[Stored data]
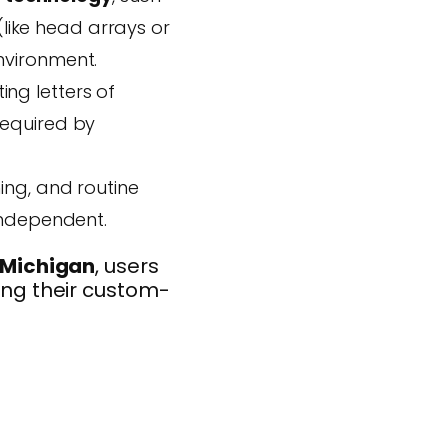
(like head arrays or
nvironment.
ng letters of
required by
ing, and routine
independent.
 Michigan
, users
ving their custom-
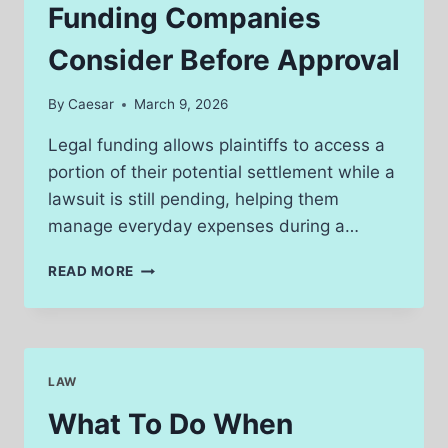
INJURY
Funding Companies
CLAIM
IN
Consider Before Approval
SOUTH
BEND
By
Caesar
March 9, 2026
Legal funding allows plaintiffs to access a
portion of their potential settlement while a
lawsuit is still pending, helping them
manage everyday expenses during a…
KEY
READ MORE
FACTORS
LEGAL
FUNDING
COMPANIES
CONSIDER
LAW
BEFORE
APPROVAL
What To Do When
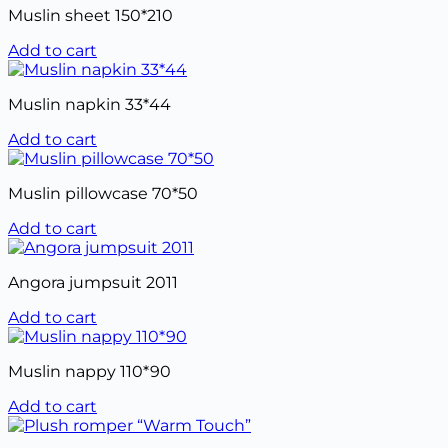
Muslin sheet 150*210
Add to cart
Muslin napkin 33*44
Add to cart
Muslin pillowcase 70*50
Add to cart
Angora jumpsuit 2011
Add to cart
Muslin nappy 110*90
Add to cart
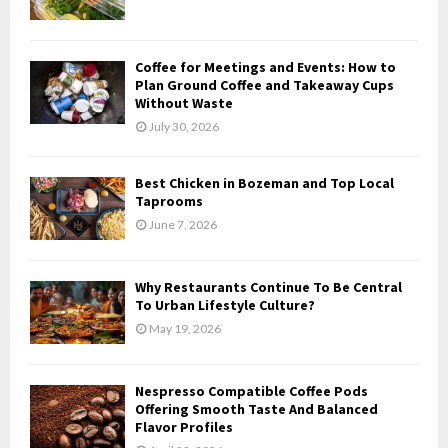
:
C
Coffee for Meetings and Events: How to
H
Plan Ground Coffee and Takeaway Cups
Without Waste
July 30, 2026
Best Chicken in Bozeman and Top Local
Taprooms
June 7, 2026
Why Restaurants Continue To Be Central
To Urban Lifestyle Culture?
May 19, 2026
Nespresso Compatible Coffee Pods
Offering Smooth Taste And Balanced
Flavor Profiles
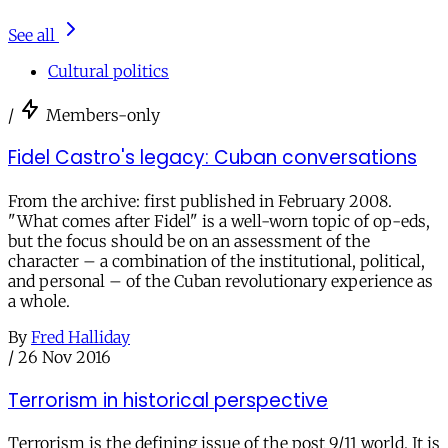
See all
Cultural politics
/
Members-only
Fidel Castro's legacy: Cuban conversations
From the archive: first published in February 2008.
"What comes after Fidel" is a well-worn topic of op-eds,
but the focus should be on an assessment of the
character – a combination of the institutional, political,
and personal – of the Cuban revolutionary experience as
a whole.
By
Fred Halliday
/
26 Nov 2016
Terrorism in historical perspective
Terrorism is the defining issue of the post 9/11 world. It is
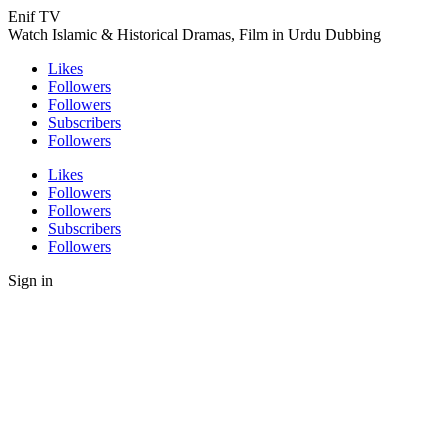
Enif TV
Watch Islamic & Historical Dramas, Film in Urdu Dubbing
Likes
Followers
Followers
Subscribers
Followers
Likes
Followers
Followers
Subscribers
Followers
Sign in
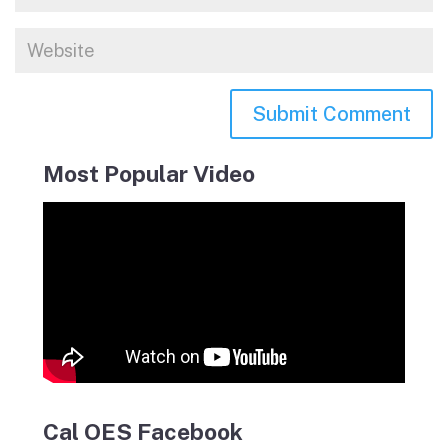
Most Popular Video
Cal OES Facebook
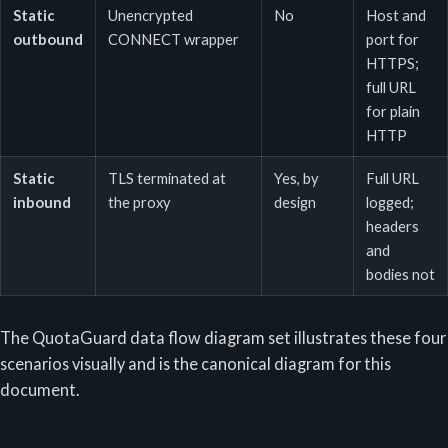
Static
Unencrypted
No
Host and
outbound
CONNECT wrapper
port for
HTTPS;
full URL
for plain
HTTP
Static
TLS terminated at
Yes, by
Full URL
inbound
the proxy
design
logged;
headers
and
bodies not
The QuotaGuard data flow diagram set illustrates these four
scenarios visually and is the canonical diagram for this
document.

- [To-do item]: Please count the lines in the data above that contain the string "Terrorism", treating uppercase and lowercase as different. Reply with the number alone.

- [Result for this task]: 2